Exercise instructions:
Gather every line in the items below that contains the string "elevation".
►
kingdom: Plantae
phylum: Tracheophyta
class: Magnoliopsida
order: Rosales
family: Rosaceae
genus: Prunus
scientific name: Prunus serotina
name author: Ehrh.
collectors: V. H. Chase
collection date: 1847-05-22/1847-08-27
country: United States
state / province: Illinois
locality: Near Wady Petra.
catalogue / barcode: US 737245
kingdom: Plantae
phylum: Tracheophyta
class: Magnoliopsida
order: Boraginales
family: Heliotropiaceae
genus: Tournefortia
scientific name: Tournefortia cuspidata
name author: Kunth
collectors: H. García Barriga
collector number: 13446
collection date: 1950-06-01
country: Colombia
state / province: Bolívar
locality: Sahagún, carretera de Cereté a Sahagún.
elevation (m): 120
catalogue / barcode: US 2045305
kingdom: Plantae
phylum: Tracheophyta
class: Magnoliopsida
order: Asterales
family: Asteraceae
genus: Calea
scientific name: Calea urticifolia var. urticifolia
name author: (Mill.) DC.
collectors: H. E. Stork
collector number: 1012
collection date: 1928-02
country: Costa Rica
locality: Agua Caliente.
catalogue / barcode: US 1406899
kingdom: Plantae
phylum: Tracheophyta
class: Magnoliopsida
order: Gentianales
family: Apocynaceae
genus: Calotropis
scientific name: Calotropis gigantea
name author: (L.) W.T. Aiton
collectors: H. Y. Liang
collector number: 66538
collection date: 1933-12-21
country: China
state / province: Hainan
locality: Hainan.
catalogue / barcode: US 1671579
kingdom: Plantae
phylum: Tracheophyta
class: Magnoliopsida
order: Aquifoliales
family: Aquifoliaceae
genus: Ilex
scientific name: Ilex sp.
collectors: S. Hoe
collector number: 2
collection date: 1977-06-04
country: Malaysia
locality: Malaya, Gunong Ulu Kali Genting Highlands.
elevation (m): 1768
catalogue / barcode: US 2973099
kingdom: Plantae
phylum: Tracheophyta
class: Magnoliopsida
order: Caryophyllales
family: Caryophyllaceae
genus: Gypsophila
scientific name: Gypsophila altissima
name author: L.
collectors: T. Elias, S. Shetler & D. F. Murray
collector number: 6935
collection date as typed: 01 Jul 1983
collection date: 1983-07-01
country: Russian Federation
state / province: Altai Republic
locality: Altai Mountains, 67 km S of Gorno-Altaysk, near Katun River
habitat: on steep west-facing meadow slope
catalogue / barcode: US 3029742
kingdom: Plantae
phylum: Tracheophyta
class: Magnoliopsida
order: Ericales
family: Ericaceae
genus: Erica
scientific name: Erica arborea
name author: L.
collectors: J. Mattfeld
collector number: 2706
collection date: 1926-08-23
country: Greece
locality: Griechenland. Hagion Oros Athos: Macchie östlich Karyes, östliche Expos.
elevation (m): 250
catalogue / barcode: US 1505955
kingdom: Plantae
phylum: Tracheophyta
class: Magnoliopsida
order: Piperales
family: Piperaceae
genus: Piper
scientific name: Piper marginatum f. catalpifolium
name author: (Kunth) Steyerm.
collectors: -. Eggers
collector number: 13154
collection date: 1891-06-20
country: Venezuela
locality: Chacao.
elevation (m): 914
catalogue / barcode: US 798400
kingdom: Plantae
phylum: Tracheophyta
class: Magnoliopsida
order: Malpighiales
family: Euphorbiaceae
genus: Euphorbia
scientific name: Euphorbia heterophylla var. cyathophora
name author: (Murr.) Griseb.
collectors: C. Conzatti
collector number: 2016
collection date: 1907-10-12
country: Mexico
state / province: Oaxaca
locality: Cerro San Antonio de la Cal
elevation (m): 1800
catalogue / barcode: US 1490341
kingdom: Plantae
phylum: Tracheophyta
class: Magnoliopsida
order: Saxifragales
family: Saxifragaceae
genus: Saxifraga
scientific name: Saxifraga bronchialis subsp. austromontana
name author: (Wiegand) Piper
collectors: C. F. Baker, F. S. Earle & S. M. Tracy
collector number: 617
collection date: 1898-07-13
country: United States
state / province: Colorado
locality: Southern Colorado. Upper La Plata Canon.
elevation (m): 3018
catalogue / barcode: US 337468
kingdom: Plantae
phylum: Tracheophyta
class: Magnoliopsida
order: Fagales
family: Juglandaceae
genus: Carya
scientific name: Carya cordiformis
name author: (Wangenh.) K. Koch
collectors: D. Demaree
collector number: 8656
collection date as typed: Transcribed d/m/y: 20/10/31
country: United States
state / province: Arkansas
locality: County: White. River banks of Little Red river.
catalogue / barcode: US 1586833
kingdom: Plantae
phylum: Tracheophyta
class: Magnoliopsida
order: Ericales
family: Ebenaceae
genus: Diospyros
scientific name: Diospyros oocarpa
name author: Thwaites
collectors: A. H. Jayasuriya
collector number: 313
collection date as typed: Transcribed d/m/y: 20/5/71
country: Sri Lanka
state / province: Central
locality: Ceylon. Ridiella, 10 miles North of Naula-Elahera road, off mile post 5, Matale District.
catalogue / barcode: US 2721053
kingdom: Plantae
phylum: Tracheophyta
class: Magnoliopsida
◄
Problem solution:
elevation (m): 120
elevation (m): 1768
elevation (m): 250
elevation (m): 914
elevation (m): 1800
elevation (m): 3018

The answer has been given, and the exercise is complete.